I want to share something with you — and that is how much I loved books when I was your age. Of course, back then there was no Internet, no television — we learned everything from printed books. We didn’t have much money when I was a child and I couldn’t afford new books, so most of what I read came from our library. But I also used to spend hours in a very small second hand book shop. The owner was an old man who never had time to arrange his books properly. They were piled everywhere and I would sit there, surrounded by all that information about everything imaginable. I would save up any money I got for my birthday or doing odd jobs so that I could buy one of those books. Of course, you can look up everything on the Internet now. But there is something very special about a book — the feel of it in your hands and the way it looks on the table by your bed, or nestled in with others in the bookcase.

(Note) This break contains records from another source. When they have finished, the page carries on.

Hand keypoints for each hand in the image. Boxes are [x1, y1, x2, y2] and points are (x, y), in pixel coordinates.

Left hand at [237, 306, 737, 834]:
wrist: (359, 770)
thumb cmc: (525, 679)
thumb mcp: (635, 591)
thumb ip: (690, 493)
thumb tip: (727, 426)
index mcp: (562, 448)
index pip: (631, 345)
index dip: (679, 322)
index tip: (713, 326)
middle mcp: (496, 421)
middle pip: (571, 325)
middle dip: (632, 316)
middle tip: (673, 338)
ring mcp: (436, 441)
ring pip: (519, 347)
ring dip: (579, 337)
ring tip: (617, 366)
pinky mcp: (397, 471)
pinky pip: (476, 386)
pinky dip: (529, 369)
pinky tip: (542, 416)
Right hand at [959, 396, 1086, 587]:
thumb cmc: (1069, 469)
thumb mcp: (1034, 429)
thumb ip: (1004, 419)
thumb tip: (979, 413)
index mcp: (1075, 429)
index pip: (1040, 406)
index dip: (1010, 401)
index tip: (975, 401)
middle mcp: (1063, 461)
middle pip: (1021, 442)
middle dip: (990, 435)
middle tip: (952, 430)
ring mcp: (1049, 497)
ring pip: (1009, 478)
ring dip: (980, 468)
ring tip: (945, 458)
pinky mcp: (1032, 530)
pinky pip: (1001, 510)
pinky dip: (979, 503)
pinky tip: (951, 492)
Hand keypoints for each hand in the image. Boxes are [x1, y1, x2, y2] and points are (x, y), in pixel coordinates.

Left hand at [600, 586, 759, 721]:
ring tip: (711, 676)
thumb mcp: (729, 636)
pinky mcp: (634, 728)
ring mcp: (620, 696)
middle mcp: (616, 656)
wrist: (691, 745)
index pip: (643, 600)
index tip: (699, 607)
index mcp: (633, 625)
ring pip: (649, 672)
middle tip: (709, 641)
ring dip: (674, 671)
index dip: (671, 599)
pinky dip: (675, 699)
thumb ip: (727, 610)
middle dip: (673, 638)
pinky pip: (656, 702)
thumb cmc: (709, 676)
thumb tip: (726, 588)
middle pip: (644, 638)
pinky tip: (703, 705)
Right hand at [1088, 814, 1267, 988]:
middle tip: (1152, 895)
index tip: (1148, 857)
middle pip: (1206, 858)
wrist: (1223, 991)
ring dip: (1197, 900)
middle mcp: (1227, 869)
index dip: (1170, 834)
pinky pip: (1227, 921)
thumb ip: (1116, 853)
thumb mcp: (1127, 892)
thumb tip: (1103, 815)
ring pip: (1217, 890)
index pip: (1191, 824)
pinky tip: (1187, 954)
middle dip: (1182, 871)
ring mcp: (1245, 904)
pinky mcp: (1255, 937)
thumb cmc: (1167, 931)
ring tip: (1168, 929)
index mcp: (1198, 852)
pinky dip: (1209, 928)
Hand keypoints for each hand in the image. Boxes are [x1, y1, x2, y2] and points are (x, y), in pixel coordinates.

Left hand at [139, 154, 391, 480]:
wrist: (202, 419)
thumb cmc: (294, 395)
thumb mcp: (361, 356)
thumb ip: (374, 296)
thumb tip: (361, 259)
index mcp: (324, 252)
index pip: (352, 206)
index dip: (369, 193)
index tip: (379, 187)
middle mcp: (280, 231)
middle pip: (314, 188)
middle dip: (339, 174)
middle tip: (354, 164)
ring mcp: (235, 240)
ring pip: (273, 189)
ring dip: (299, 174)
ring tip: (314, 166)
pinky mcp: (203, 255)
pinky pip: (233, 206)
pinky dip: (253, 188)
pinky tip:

I loved to read in bed, and after I had to put the lights out I would read under the bedclothes with a torch, always hoping my mother would not come in and find out! I used to read curled up in front of the fire on a cold winter evening. And in the summer I would take my special books up my favorite tree in the garden. My Beech Tree. Up there I read stories of faraway places and I imagined I was there. I especially loved reading about Doctor Doolittle and how he learned to talk to animals. And I read about Tarzan of the Apes. And the more I read, the more I wanted to read.

I was ten years old when I decided I would go to Africa when I grew up to live with animals and write books about them. And that is what I did, eventually. I lived with chimpanzees in Africa and I am still writing books about them and other animals. In fact, I love writing books as much as reading them — I hope you will enjoy reading some of the ones that I have written for you.

Jane Goodall

From A Velocity of Being: Letters to a Young Reader


Books in General

One Comments to “Dear Children”

  1. Sadly in most cases if you can’t engage the parents you won’t be engaging their children.

    One of my sister-in-laws is new to being a teacher. Imagine if you will her surprise when at a teacher/parent meeting she was told by the kid’s mother that, “My boy doesn’t have to listen to you.” Why is he in school if not to listen and hopefully learn?

    I have to wonder why that mother even bothers sending her kid to school – maybe she sees it as ‘daycare until he hits 18 and then he’s on his own’?